Occipital nerve block is when you inject local anaesthetic, with or without a steroid, over the greater and lesser occipital nerves which are on each side in the back of the head. Local anaesthetic injections can be given every 3 weeks, but the steroid only every 3 months.

Can be used for people with very severe, frequent headache to try and settle it down. Can also be used even if the pain isn’t primarily at the back of the head because the nerves spread over the head. The injections can be given by GPs and in emergency departments but not every doctor is familiar or comfortable with the technique, which means it can be tricky to get and not usually a regular treatment.

It can work well but is unpredictable – it’s hard to know who will benefit and who won’t. It can give a few weeks to a few months of relief.

Is it OK to take Emgality a few days early or late to fit in with travel, to avoid having to take it out of the fridge?
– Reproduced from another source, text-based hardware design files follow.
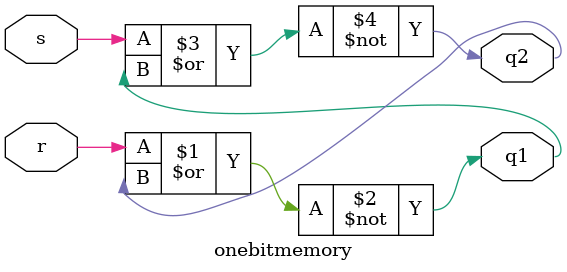
<source format=v>
module onebitmemory(output  q1, output  q2, input r, input s);

nor(q1,r,q2);
nor(q2,s,q1);

endmodule

</source>
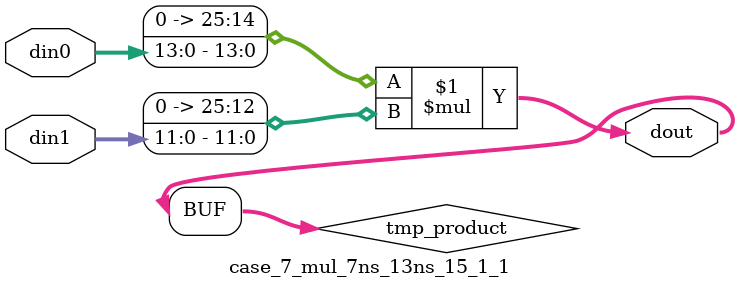
<source format=v>

`timescale 1 ns / 1 ps

 (* use_dsp = "no" *)  module case_7_mul_7ns_13ns_15_1_1(din0, din1, dout);
parameter ID = 1;
parameter NUM_STAGE = 0;
parameter din0_WIDTH = 14;
parameter din1_WIDTH = 12;
parameter dout_WIDTH = 26;

input [din0_WIDTH - 1 : 0] din0; 
input [din1_WIDTH - 1 : 0] din1; 
output [dout_WIDTH - 1 : 0] dout;

wire signed [dout_WIDTH - 1 : 0] tmp_product;
























assign tmp_product = $signed({1'b0, din0}) * $signed({1'b0, din1});











assign dout = tmp_product;





















endmodule

</source>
It is fine to have Emgality out of the fridge for a week which can make travel a bit more flexible. It’s also fine to take it early – some patients inject it every 3 weeks and it can also be given at a higher dose. If you take a 3 month break, then you will need to 2 injection loading dose to get back up to a therapeutic level (otherwise it can take 4-5 months to get there). If you want to see whether you still need to take Emgality, could try spreading it out rather than going off it completely – e.g. take a dose every 5, 6 or 7 weeks and see what happens.

How do I prepare for a GP or neurologist visit so I can get the best out of it? What do I need to bring and what information do they need to make sure I get the right diagnosis and best treatment?
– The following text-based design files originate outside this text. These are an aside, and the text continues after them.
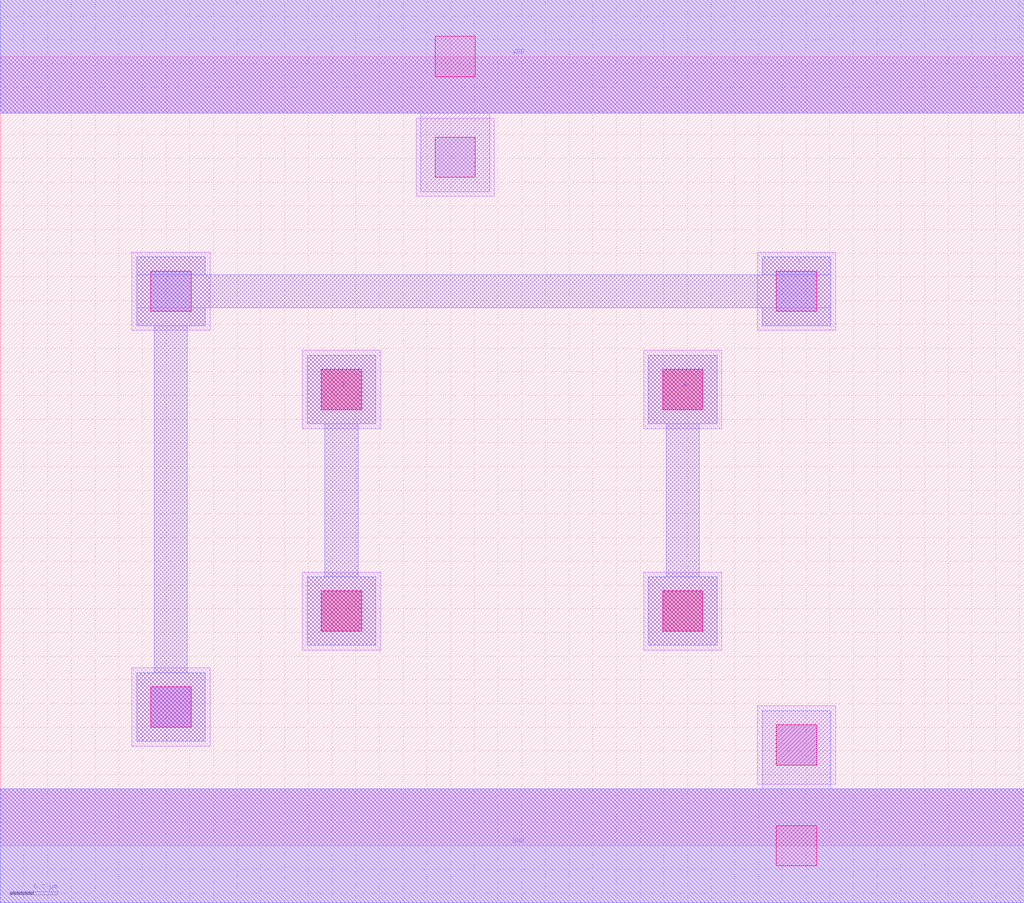
<source format=lef>
MACRO NAND2X1
 CLASS CORE ;
 FOREIGN NAND2X1 0 0 ;
 SIZE 4.32 BY 3.33 ;
 ORIGIN 0 0 ;
 SYMMETRY X Y R90 ;
 SITE unit ;
  PIN VDD
   DIRECTION INOUT ;
   USE POWER ;
   SHAPE ABUTMENT ;
    PORT
     CLASS CORE ;
       LAYER li1 ;
        RECT 0.00000000 3.09000000 4.32000000 3.57000000 ;
       LAYER met1 ;
        RECT 0.00000000 3.09000000 4.32000000 3.57000000 ;
    END
  END VDD

  PIN GND
   DIRECTION INOUT ;
   USE POWER ;
   SHAPE ABUTMENT ;
    PORT
     CLASS CORE ;
       LAYER li1 ;
        RECT 0.00000000 -0.24000000 4.32000000 0.24000000 ;
       LAYER met1 ;
        RECT 0.00000000 -0.24000000 4.32000000 0.24000000 ;
    END
  END GND

  PIN Y
   DIRECTION INOUT ;
   USE SIGNAL ;
   SHAPE ABUTMENT ;
    PORT
     CLASS CORE ;
       LAYER met1 ;
        RECT 0.57500000 0.44000000 0.86500000 0.73000000 ;
        RECT 0.65000000 0.73000000 0.79000000 2.19500000 ;
        RECT 0.57500000 2.19500000 0.86500000 2.27000000 ;
        RECT 3.21500000 2.19500000 3.50500000 2.27000000 ;
        RECT 0.57500000 2.27000000 3.50500000 2.41000000 ;
        RECT 0.57500000 2.41000000 0.86500000 2.48500000 ;
        RECT 3.21500000 2.41000000 3.50500000 2.48500000 ;
    END
  END Y

  PIN B
   DIRECTION INOUT ;
   USE SIGNAL ;
   SHAPE ABUTMENT ;
    PORT
     CLASS CORE ;
       LAYER met1 ;
        RECT 1.29500000 0.84500000 1.58500000 1.13500000 ;
        RECT 1.37000000 1.13500000 1.51000000 1.78000000 ;
        RECT 1.29500000 1.78000000 1.58500000 2.07000000 ;
    END
  END B

  PIN A
   DIRECTION INOUT ;
   USE SIGNAL ;
   SHAPE ABUTMENT ;
    PORT
     CLASS CORE ;
       LAYER met1 ;
        RECT 2.73500000 0.84500000 3.02500000 1.13500000 ;
        RECT 2.81000000 1.13500000 2.95000000 1.78000000 ;
        RECT 2.73500000 1.78000000 3.02500000 2.07000000 ;
    END
  END A

 OBS
    LAYER polycont ;
     RECT 1.35500000 0.90500000 1.52500000 1.07500000 ;
     RECT 2.79500000 0.90500000 2.96500000 1.07500000 ;
     RECT 1.35500000 1.84000000 1.52500000 2.01000000 ;
     RECT 2.79500000 1.84000000 2.96500000 2.01000000 ;

    LAYER pdiffc ;
     RECT 0.63500000 2.25500000 0.80500000 2.42500000 ;
     RECT 3.27500000 2.25500000 3.44500000 2.42500000 ;
     RECT 1.83500000 2.82000000 2.00500000 2.99000000 ;

    LAYER ndiffc ;
     RECT 3.27500000 0.34000000 3.44500000 0.51000000 ;
     RECT 0.63500000 0.50000000 0.80500000 0.67000000 ;

    LAYER li1 ;
     RECT 0.00000000 -0.24000000 4.32000000 0.24000000 ;
     RECT 3.19500000 0.26000000 3.52500000 0.59000000 ;
     RECT 0.55500000 0.42000000 0.88500000 0.75000000 ;
     RECT 1.27500000 0.82500000 1.60500000 1.15500000 ;
     RECT 2.71500000 0.82500000 3.04500000 1.15500000 ;
     RECT 1.27500000 1.76000000 1.60500000 2.09000000 ;
     RECT 2.71500000 1.76000000 3.04500000 2.09000000 ;
     RECT 0.55500000 2.17500000 0.88500000 2.50500000 ;
     RECT 3.19500000 2.17500000 3.52500000 2.50500000 ;
     RECT 1.75500000 2.74000000 2.08500000 3.07000000 ;
     RECT 0.00000000 3.09000000 4.32000000 3.57000000 ;

    LAYER viali ;
     RECT 3.27500000 -0.08500000 3.44500000 0.08500000 ;
     RECT 3.27500000 0.34000000 3.44500000 0.51000000 ;
     RECT 0.63500000 0.50000000 0.80500000 0.67000000 ;
     RECT 1.35500000 0.90500000 1.52500000 1.07500000 ;
     RECT 2.79500000 0.90500000 2.96500000 1.07500000 ;
     RECT 1.35500000 1.84000000 1.52500000 2.01000000 ;
     RECT 2.79500000 1.84000000 2.96500000 2.01000000 ;
     RECT 0.63500000 2.25500000 0.80500000 2.42500000 ;
     RECT 3.27500000 2.25500000 3.44500000 2.42500000 ;
     RECT 1.83500000 2.82000000 2.00500000 2.99000000 ;
     RECT 1.83500000 3.24500000 2.00500000 3.41500000 ;

    LAYER met1 ;
     RECT 0.00000000 -0.24000000 4.32000000 0.24000000 ;
     RECT 3.21500000 0.24000000 3.50500000 0.57000000 ;
     RECT 1.29500000 0.84500000 1.58500000 1.13500000 ;
     RECT 1.37000000 1.13500000 1.51000000 1.78000000 ;
     RECT 1.29500000 1.78000000 1.58500000 2.07000000 ;
     RECT 2.73500000 0.84500000 3.02500000 1.13500000 ;
     RECT 2.81000000 1.13500000 2.95000000 1.78000000 ;
     RECT 2.73500000 1.78000000 3.02500000 2.07000000 ;
     RECT 0.57500000 0.44000000 0.86500000 0.73000000 ;
     RECT 0.65000000 0.73000000 0.79000000 2.19500000 ;
     RECT 0.57500000 2.19500000 0.86500000 2.27000000 ;
     RECT 3.21500000 2.19500000 3.50500000 2.27000000 ;
     RECT 0.57500000 2.27000000 3.50500000 2.41000000 ;
     RECT 0.57500000 2.41000000 0.86500000 2.48500000 ;
     RECT 3.21500000 2.41000000 3.50500000 2.48500000 ;
     RECT 1.77500000 2.76000000 2.06500000 3.09000000 ;
     RECT 0.00000000 3.09000000 4.32000000 3.57000000 ;

 END
END NAND2X1

</source>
You can get a lot from your GP if you have done your preparation. Be prepared to give a concise history of your migraine attacks (assuming you know you have migraine) e.g.

  • When did they start (age and circumstances, e.g. around menstruation)
  • Description of a typical attack, including what the headache feels like and any other features (such as nausea and vomiting, aura symptoms, sensitivity to light, sound)
  • Frequency, duration and severity of attacks
  • Current (and past) treatment of acute attacks 
  • Current (and past) preventive treatment especially for how long and at what dose did you take medications, side effects and if it worked. Your pharmacist could help with records of this.

Your GP can then work through what options you haven’t tried. GPs can prescribe and do almost everything that a neurologist would do, except Botox and perhaps occipital nerve blocks.

Any tips for menstrual migraine – is it worthwhile ‘preloading’ with medications knowing your period is due?

If you have a regular cycle, can start treatment 2-3 days before the menstrual migraine usually starts and continue for a week (e.g. a triptan or NSAID). If you have irregular periods you could try to suppress the periods entirely, as it is hormonal fluctuations that trigger the migraine. Can do this with continual use of the combined oral contraceptive pill, for example (skip the sugar pill).

Rizatriptan is designed to be dissolved on the tongue. If you don’t like the taste and want to swallow them with water instead, is that okay?

Yes, that’s fine. A lot of people don’t like the taste of rizatriptan. It is absorbed in the small intestine so it doesn’t matter if it is dissolved in the mouth. You can just swallow it or even take it with food.

Also note that if trying sumatriptan, make sure you try the 100mg dose if the 50mg dose hasn’t worked. And if the oral tablet doesn’t work, do try the injection. Your GP can prescribe all of these.

It’s also worth trialing metoclopramide with other medication taken for a migraine attack, even if you don’t have a lot of nausea (metoclopramide is an anti-nausea pill). It can make a difference as well.

I get neck pain with a migraine, should I go to a physio or chiropractor for this?

Neck pain and migraine can be tricky as the nerve supply to the upper neck and brain all goes to the same place. Neck pain can be the first symptom or part of a migraine attack. Muscle spasm in the neck can also be part of the pain cycle and trigger migraine attacks. Going to a physio or for a massage can provide temporary relief but it doesn’t fundamentally fix the problem over a long period of time.